Gather every line in the entries below that contains the word "greater". Case counts, so match capitalization precisely.
Start of Records for this exercise
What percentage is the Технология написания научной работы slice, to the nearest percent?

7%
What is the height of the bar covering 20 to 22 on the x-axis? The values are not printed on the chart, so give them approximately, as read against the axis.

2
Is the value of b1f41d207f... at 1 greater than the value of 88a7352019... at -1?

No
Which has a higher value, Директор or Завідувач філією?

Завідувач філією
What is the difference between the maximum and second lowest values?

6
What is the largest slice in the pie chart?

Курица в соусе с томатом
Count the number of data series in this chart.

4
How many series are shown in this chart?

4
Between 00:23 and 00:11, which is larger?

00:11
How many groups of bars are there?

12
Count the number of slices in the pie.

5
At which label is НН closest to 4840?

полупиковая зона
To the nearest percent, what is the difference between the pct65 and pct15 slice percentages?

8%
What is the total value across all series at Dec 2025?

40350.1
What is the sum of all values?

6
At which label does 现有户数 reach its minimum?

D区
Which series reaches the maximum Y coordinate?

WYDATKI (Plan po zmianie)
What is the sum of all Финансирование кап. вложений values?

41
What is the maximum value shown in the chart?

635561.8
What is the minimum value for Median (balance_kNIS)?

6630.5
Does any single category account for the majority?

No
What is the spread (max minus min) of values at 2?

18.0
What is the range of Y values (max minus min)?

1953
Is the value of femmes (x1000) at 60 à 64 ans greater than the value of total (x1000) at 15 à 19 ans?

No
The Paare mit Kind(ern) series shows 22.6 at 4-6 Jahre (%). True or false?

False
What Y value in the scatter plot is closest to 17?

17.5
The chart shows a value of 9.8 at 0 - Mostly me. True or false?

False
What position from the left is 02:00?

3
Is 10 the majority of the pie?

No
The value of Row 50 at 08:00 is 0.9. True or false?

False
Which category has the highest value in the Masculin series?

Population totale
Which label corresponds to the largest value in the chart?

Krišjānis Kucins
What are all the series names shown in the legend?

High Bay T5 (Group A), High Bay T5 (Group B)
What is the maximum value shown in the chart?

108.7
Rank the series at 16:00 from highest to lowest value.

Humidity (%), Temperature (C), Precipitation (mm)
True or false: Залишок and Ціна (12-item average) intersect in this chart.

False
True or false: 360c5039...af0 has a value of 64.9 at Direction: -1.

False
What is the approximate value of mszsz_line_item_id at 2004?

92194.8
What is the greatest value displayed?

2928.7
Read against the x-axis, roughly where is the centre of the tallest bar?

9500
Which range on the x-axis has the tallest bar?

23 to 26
End of Records for this exercise
▶ **Solution to the exercise**:
Is the value of b1f41d207f... at 1 greater than the value of 88a7352019... at -1?
Is the value of femmes (x1000) at 60 à 64 ans greater than the value of total (x1000) at 15 à 19 ans?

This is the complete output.